Text provided »
April 19, 2022:
Information Clearing House
--
The White House plan
to destroy Russia by calling President
Vladimir Putin names proceeds apace.
Apparently, the man whom President Joe Biden
has called a “thug,” “killer,” and “war
criminal” is now also charged with carrying
out
a “genocide” and, according to CIA
Director William Burns, he may in “despair”
over his apparently stalled invasion, be
contemplating the use of tactical
nuclear weapons. Meanwhile over at the
Pentagon, positively aglow with the largest
“defense” budget since Vietnam, Chairman of
the Joint Chiefs of Staff General Mark
Milley
is advising that the war started in
Ukraine will require building still more US
military bases in Europe to confront Putin.
It is unclear who
exactly in the band of rogues surrounding
Biden is most responsible for the rhetorical
flourishes and hyperbole, though one might
assume that it is in a fact a group effort
by a chorus of mental midgets, most of whom
were inherited from the beatified Barack
Obama’s Administration. Only Hillary is
missing. But at the same time, one must
wonder how if all the sobriquets inevitably
fail to bring down Putin what plan B might
be. After all, as Russia is a significant
country possessing a ballistic and submarine
launched nuclear missile capability that
could destroy the United States, there will
have to be some way to dialogue with the
Kremlin after the Ukraine fiasco has ended.
Calling foreign heads of state criminals and
mass murderers is not the best way to
restore a satisfactory level of mutual
respect that will permit discussion
regarding issues of mutual concern, like war
and peace.

Supplied data »
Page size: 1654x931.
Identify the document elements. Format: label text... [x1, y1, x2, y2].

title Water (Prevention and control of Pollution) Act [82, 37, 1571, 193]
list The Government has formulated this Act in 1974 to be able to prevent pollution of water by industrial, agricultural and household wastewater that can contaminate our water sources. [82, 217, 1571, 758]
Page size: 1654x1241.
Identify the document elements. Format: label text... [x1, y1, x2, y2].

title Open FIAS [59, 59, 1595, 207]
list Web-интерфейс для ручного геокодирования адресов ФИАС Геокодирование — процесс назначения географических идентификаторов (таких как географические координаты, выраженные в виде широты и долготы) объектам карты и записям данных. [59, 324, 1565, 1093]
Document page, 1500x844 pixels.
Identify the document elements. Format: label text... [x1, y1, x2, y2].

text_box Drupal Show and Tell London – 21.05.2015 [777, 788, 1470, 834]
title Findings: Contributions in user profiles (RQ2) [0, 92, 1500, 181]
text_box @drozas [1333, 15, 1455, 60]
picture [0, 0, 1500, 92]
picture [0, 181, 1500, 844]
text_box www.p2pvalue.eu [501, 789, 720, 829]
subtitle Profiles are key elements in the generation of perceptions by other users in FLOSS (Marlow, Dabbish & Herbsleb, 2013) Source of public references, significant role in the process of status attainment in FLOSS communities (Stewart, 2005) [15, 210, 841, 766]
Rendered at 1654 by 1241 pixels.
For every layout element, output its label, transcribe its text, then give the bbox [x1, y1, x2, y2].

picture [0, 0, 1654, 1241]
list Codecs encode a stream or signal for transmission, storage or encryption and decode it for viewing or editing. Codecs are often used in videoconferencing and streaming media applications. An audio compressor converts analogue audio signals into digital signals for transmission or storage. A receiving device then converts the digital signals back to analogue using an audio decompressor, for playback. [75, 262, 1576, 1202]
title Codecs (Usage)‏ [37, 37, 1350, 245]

Task objective » Quote the stretch of the article about the White House and Putin from "over his apparently" through "to confront Putin.", word for word. Draw only on the article about the White House and Putin, not on the rows.

Exercise response »
over his apparently stalled invasion, be
contemplating the use of tactical
nuclear weapons. Meanwhile over at the
Pentagon, positively aglow with the largest
“defense” budget since Vietnam, Chairman of
the Joint Chiefs of Staff General Mark
Milley
is advising that the war started in
Ukraine will require building still more US
military bases in Europe to confront Putin.